[[ EXTRACT PROVIDED, beginning ]]

Indeed, drawing comparisons to the wicked excess of those authors
gives Mr. Pierce more credit than is due; while those men were
at least glorious failures, his self-indulgent, pseudo-intellectual
half-jokes are, in terms of quality, more on the level of an
8th-grader with a well-thumbed copy of the Harvard Lampoon and
a fresh book of Mad Libs. One can take a certain solace from
the fact that, some 400 pages into the project, he seems to be
running out of ideas: at least he'll be forced at last to abandon
the misbegotten project before it becomes too tedious."
(Leonard A. Pierce, The Leonard A. Pierce Review of Books
and Booklike Media)
"Leonard A. Pierce's
newest offering, a watery broth of snippy criticism and self-flattering
diarrhea pretentiously (and awkwardly) titled The Leonard
A. Pierce Review of Books and Booklike Media Review: The Ludic
Log, by Leonard Pierce, begins with a heavy thud. It's not,
as one might hope, the sound of his bloated body falling to the
floor, thus sparing us the prospect of further pain, but rather
the resounding crunch of the weighty names he drops -- names
like Celine, Sterne and Joyce -- in hopes of impressing the reader.
What reader would be impressed by such ham-handed namechecking?
Perhaps the juveniles and perverts who come to his site looking
for middlebrow Shakespeare quotes, comic book marginalia or unambitious
pornography; certainly not an informed and lively reader. Not
that any such reader could be found wasting his or her time on
such drivel; his readership, such as it is, probably has trouble
grasping even the obvious jokes and dated pop-culture references
that make up the majority of his work. As literature, his review
is bad criticism; as bad criticsm, it's a hundred monkeys defecating
on a typewriter." (Leonard Pierce, The Ludic Log Reader's
Companion)
"Things go from bad
to worse for the woefully unfocused Leonard Pierce. His main
vehicle for what, for lack of a better term, passes for artistic
expression in his circle of layabouts, already suffers from an
extreme lack of conviction; shunning the word 'blog' as a neologism
he apparently thinks is beneath him, he calls it a 'web log',
as if parsing the words will increase the quality of the contents.

[[ EXTRACT PROVIDED, end ]]
[[ RECORDS SHOWN, beginning ]]

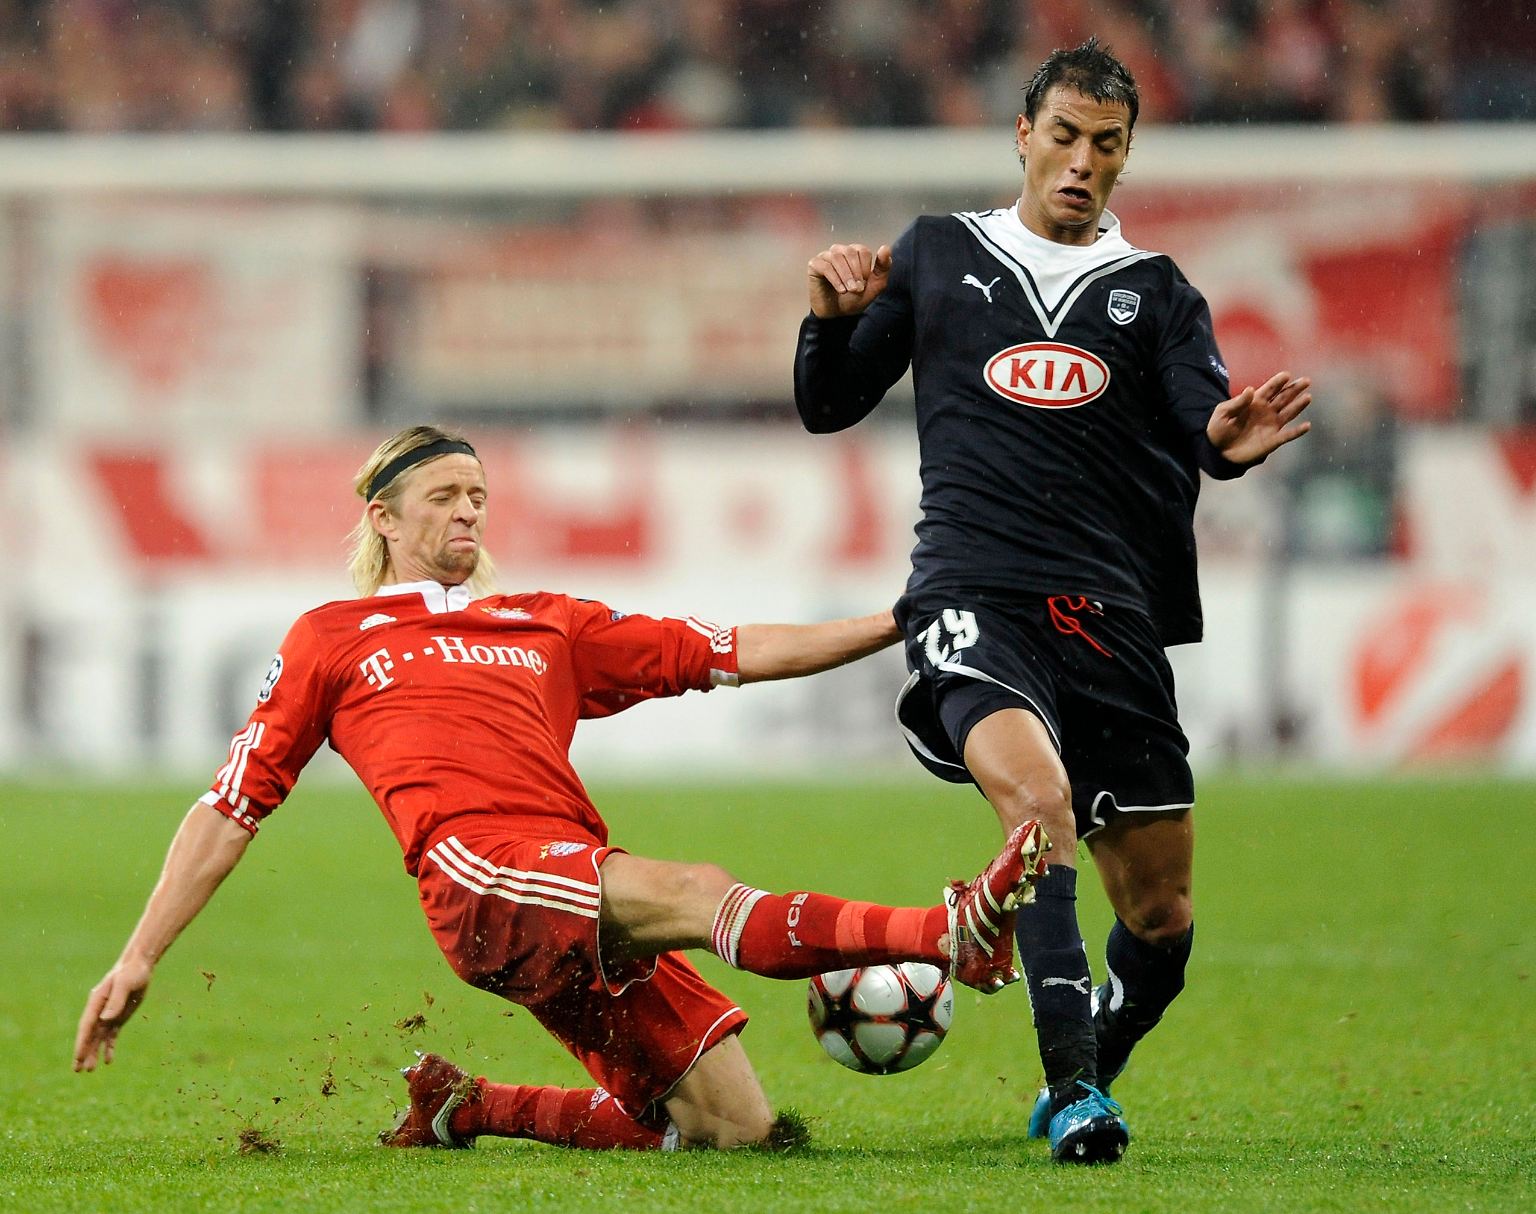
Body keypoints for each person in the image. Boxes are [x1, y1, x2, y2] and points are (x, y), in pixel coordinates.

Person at [73, 425, 1049, 1153]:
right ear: (383, 515)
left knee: (737, 1128)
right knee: (693, 888)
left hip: (569, 880)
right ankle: (945, 931)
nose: (467, 510)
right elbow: (232, 803)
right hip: (480, 874)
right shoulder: (331, 635)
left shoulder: (549, 623)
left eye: (478, 495)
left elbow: (736, 651)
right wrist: (138, 953)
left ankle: (469, 1104)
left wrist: (896, 619)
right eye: (445, 494)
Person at [794, 38, 1312, 1164]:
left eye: (1106, 144)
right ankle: (1076, 1091)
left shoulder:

[[ RECORDS SHOWN, end ]]

- _TASK OBJECTIVE_
Please write what comes next in the satirical reviews of Leonard Pierce's writing, starting right after their last sentence. The entries are separate material and have nothing to do with the satirical reviews of Leonard Pierce's writing.

- _EXERCISE RESULT_
What's more, it eschews traditional blog themes -- confessional
writing, political polemic, and off-site linkage -- and while
his given reason is a dislike of those forms, one suspects the
piquish taint of inability spreading across the badly-designed
face of the site. His most recent entry is difficult of this
writer to approach, consisting as it does of a nasty personal
attack on my recent review of his site; but it seems unlikely
that even a disinterested reader would find much here other than
vituperative rancor and the sort of bitterness that can only
come from a complete failure. It is devoutly to be hoped that
rumors of Mr. Pierce's financial insolvency are well-founded
and that he will soon be unable to afford the torments he daily
inflicts on his readership." (Leonard A. Pierce, LAPRBBM)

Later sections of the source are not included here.